The treating physicians should have a high index of suspicion of GOO when a patient presents with atypical clinical features. If symptoms are chronic in nature, early detection could be difficult as symptoms of weight loss, early satiety, and nausea might be nonspecific and can be explained by obstruction or gastric dysmotility.

Initial workup should include basic laboratory blood tests which can reflect dehydration and electrolyte disturbances due to prolonged vomiting.[14] It might also reveal low hemoglobin due to chronic blood loss. Imaging studies including plain abdominal X-ray, barium studies, and CT scan can reveal significant gastric enlargement, retained gastric content, air-fluid level, and possibly an underlying malignancy in the gastrointestinal tract.[15,16]

If the initial diagnostic work-up reveals massive gastric distention, the patient should be treated with nothing by mouth, IVF hydration, electrolyte replacement, and NG-tube decompression to decrease the risk of complication which includes: Gastric wall ischemia, necrosis, perforation, and aspiration. PPI should be used in all cases as it can decrease gastric inflammation and secretions; also as empiric treatment for possible underlying peptic ulcer disease. EGD should be performed to evaluate the underlying pathology. In cases of ulceration or the presence of a mass, biopsies could be performed to confirm underlying etiology. Poor sensitivity has been described with the use of routine biopsy techniques if the tumor is extraluminal or does not involve the mucosa.[3,17]

If gastric adenocarcinoma is confirmed as the cause, the patient should undergo proper staging which includes further imaging and complete oncology evaluation. The treatment should be individualized according to the stage of the disease, resectability or lack thereof, and overall performance status of the patient.[18] Treatment options include chemotherapy, palliative endoscopic stent placement and surgical resection or bypass. Endoscopic stent placement is associated with fewer complications, shorter hospital stay, lower costs, and quicker interval to oral intake, however, decreased food intake and stent complications may develop shortly after.[17,18,19] Surgical resection with gastroenterostomy provides better technical success and longer survival.[19,20] Despite successful curative resection, the 5-year survival rate for gastric cancer is 31.5% thus long-term survival remains poor.[21]

Conclusion

Gastric adenocarcinoma can rarely manifest as massive gastric distention due to partially obstructing mass or peptic stricture. Severe fatal sequelae can develop if early diagnosis and intervention with gastric decompression or resection are delayed. The treating physicians should have a high index of suspicion especially when the presentation is chronic in nature and accompanied by non-specific signs and symptoms.

• _Your objective_: In the text on gastric adenocarcinoma and gastric distention, what is the 5-year survival rate for gastric cancer despite successful curative resection?

• _Data to examine_:
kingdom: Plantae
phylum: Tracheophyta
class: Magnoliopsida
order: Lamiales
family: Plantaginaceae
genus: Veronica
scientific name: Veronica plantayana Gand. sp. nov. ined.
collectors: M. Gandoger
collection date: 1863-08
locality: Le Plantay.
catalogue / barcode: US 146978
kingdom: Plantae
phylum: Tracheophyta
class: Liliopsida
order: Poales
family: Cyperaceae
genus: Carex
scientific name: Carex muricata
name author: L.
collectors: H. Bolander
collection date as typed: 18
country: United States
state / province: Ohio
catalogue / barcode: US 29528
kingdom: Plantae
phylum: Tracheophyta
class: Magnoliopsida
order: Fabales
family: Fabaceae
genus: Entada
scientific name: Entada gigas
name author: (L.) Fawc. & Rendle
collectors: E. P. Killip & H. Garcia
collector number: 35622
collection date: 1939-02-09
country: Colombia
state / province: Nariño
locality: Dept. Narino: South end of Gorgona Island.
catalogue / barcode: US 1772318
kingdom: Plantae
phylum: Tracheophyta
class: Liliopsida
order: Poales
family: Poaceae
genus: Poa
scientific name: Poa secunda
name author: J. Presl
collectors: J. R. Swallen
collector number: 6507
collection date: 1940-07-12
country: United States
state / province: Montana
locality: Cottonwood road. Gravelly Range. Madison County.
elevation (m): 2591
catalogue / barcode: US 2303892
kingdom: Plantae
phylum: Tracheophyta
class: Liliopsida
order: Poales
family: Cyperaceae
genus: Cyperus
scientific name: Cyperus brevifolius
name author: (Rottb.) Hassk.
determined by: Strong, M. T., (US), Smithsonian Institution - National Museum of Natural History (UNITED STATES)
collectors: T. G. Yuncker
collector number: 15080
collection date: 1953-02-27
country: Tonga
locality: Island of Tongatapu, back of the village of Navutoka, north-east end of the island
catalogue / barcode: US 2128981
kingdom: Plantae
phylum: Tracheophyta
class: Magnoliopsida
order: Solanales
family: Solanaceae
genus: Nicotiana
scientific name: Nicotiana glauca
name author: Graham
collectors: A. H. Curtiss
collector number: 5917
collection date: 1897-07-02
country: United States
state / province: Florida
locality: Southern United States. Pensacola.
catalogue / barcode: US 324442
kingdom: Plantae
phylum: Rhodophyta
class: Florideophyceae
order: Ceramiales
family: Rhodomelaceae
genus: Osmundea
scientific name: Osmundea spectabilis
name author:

• _Written response_: 31.5%